Ballett von Xin Peng Wang nach Dante Alighieri
Musik von Michael Gordon und Kate Moore

Aufführungsdauer: ca. 1h 15' (keine Pause)

Premiere im Opernhaus Dortmund am 3. November 2018
(rezensierte Aufführung: 25.11.2018)



Theater Dortmund
(Homepage)

Abstieg in die Hölle

Von Thomas Molke / Fotos: © Maria-Helena Buckley

Seit einigen Jahren erschließt der Dortmunder Ballettdirektor Xin Peng Wang gemeinsam mit seinem Chefdramaturgen Christian Baier Klassiker der Weltliteratur für den Tanz, die der Compagnie in der Ruhrmetropole Dortmund weit über die Region hinaus große Aufmerksamkeit und Sympathie bescheren. Zu erwähnen sind hier unter anderem Leo Tolstois Roman Krieg und Frieden, der auf dem chinesischen Nationalroman basierende Traum der roten Kammer, Ödön von Horváths Volksstück Geschichten aus dem Wiener Wald, Thomas Manns Zauberberg und zuletzt beide Teile von Goethes Faust an zwei Abenden. Nun haben sich die beiden ein Werk vorgenommen, das als die bedeutendste Dichtung der italienischen Literatur gilt und gleichzeitig die italienische Sprache als Schriftsprache begründet hat: Die Divina Commedia von Dante Alighieri, ein Versepos, das in drei Büchern und insgesamt 100 Gesängen all das beschreibt, was die westliche Vorstellung des Jenseits nachhaltig geprägt hat. Diese Fülle lässt sich natürlich nicht in einen Ballettabend packen, und so haben Wang und Baier das ganze Projekt auf drei Jahre angelegt.
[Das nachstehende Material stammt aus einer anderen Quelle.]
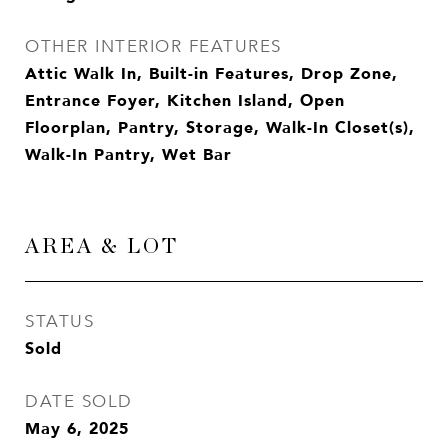
OTHER INTERIOR FEATURES
Attic Walk In, Built-in Features, Drop Zone,
Entrance Foyer, Kitchen Island, Open
Floorplan, Pantry, Storage, Walk-In Closet(s),
Walk-In Pantry, Wet Bar
AREA & LOT
STATUS
Sold
DATE SOLD
May 6, 2025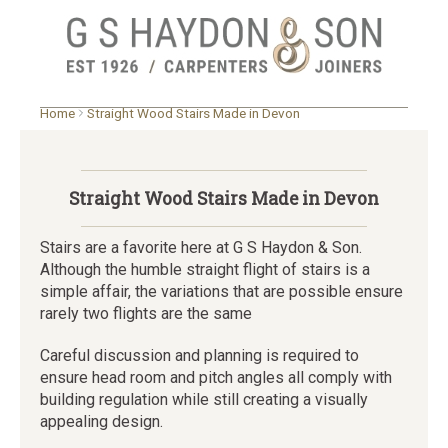
Skip
Home
Straight Wood Stairs Made in Devon
to
main
content
Straight Wood Stairs Made in Devon
Stairs are a favorite here at G S Haydon & Son.
Although the humble straight flight of stairs is a
simple affair, the variations that are possible ensure
rarely two flights are the same
Careful discussion and planning is required to
ensure head room and pitch angles all comply with
building regulation while still creating a visually
appealing design.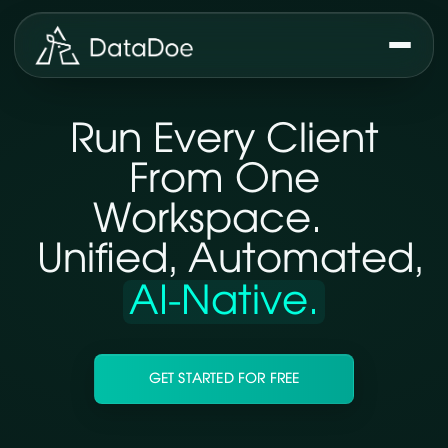
Run Every Client
From One
Workspace.
Unified, Automated,
AI-Native.
GET STARTED FOR FREE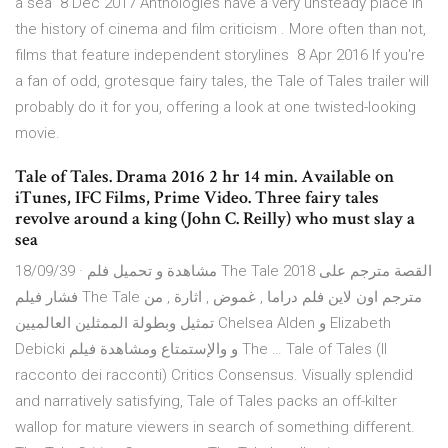
a sea 8 Dec 2017 Anthologies have a very unsteady place in
the history of cinema and film criticism . More often than not,
films that feature independent storylines 8 Apr 2016 If you're
a fan of odd, grotesque fairy tales, the Tale of Tales trailer will
probably do it for you, offering a look at one twisted-looking
movie.
Tale of Tales. Drama 2016 2 hr 14 min. Available on
iTunes, IFC Films, Prime Video. Three fairy tales
revolve around a king (John C. Reilly) who must slay a
sea
18/09/39 · مشاهدة و تحميل فلم The Tale 2018 القصة مترجم على
فشار فيلم The Tale مترجم اون لاين فلم دراما , غموض , اثارة , من
تمثيل وبطولة الممثلين العالميين Chelsea Alden و Elizabeth
Debicki و والإستمتاع ومشاهدة فيلم The … Tale of Tales (Il
racconto dei racconti) Critics Consensus. Visually splendid
and narratively satisfying, Tale of Tales packs an off-kilter
wallop for mature viewers in search of something different.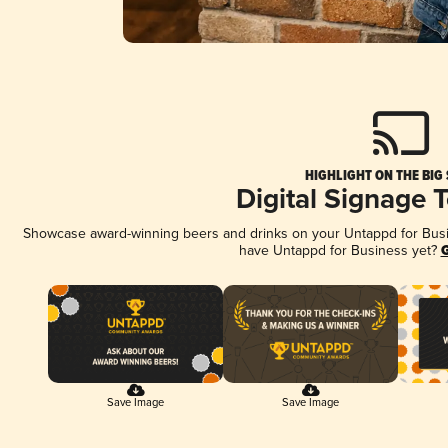
HIGHLIGHT ON THE BIG
Digital Signage 
Showcase award-winning beers and drinks on your Untappd for Busine
have Untappd for Business yet?
G
Save Image
Save Image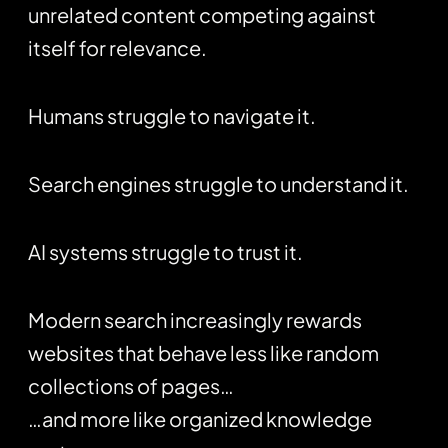
unrelated content competing against
itself for relevance.
Humans struggle to navigate it.
Search engines struggle to understand it.
AI systems struggle to trust it.
Modern search increasingly rewards
websites that behave less like random
collections of pages…
…and more like organized knowledge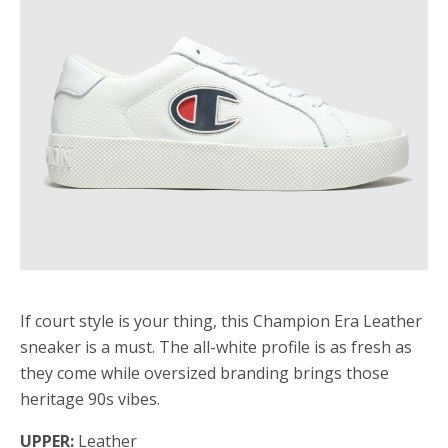
If court style is your thing, this Champion Era Leather
sneaker is a must. The all-white profile is as fresh as
they come while oversized branding brings those
heritage 90s vibes.
UPPER:
Leather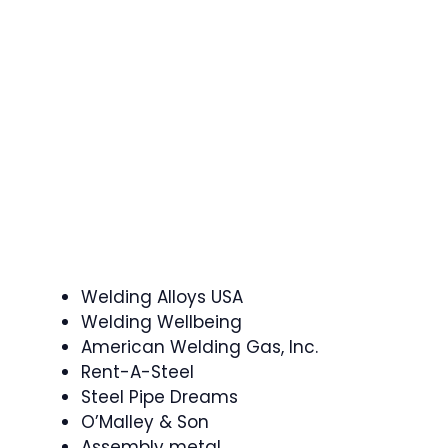
Welding Alloys USA
Welding Wellbeing
American Welding Gas, Inc.
Rent-A-Steel
Steel Pipe Dreams
O’Malley & Son
Assembly metal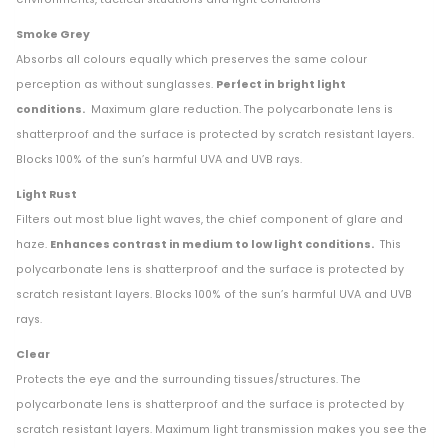
Smoke Grey
Absorbs all colours equally which preserves the same colour
perception as without sunglasses.
Perfect in bright light
conditions.
Maximum glare reduction. The polycarbonate lens is
shatterproof and the surface is protected by scratch resistant layers.
Blocks 100% of the sun’s harmful UVA and UVB rays.
Light Rust
Filters out most blue light waves, the chief component of glare and
haze.
Enhances contrast in medium to low light conditions.
This
polycarbonate lens is shatterproof and the surface is protected by
scratch resistant layers. Blocks 100% of the sun’s harmful UVA and UVB
rays.
Clear
Protects the eye and the surrounding tissues/structures. The
polycarbonate lens is shatterproof and the surface is protected by
scratch resistant layers. Maximum light transmission makes you see the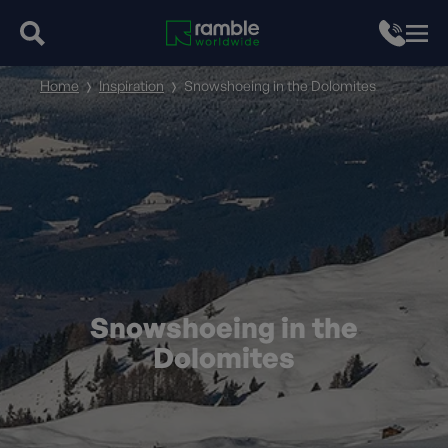
Home
Inspiration
Snowshoeing in the Dolomites
Snowshoeing in the
Dolomites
In dieser Spielzeit gibt es zunächst den Abstieg in die Feuerschlünde des Inferno, bevor in der nächsten Spielzeit die Anhöhe des zweiten Teils, Purgatorio, erklommen werden soll, um dann 2021, im 700. Todesjahr Dantes, schließlich einen Blick ins Paradiso zu werfen. 2021 sollen dann auch alle drei Teile zu einem großen Abend mit zwei Pausen vereint werden.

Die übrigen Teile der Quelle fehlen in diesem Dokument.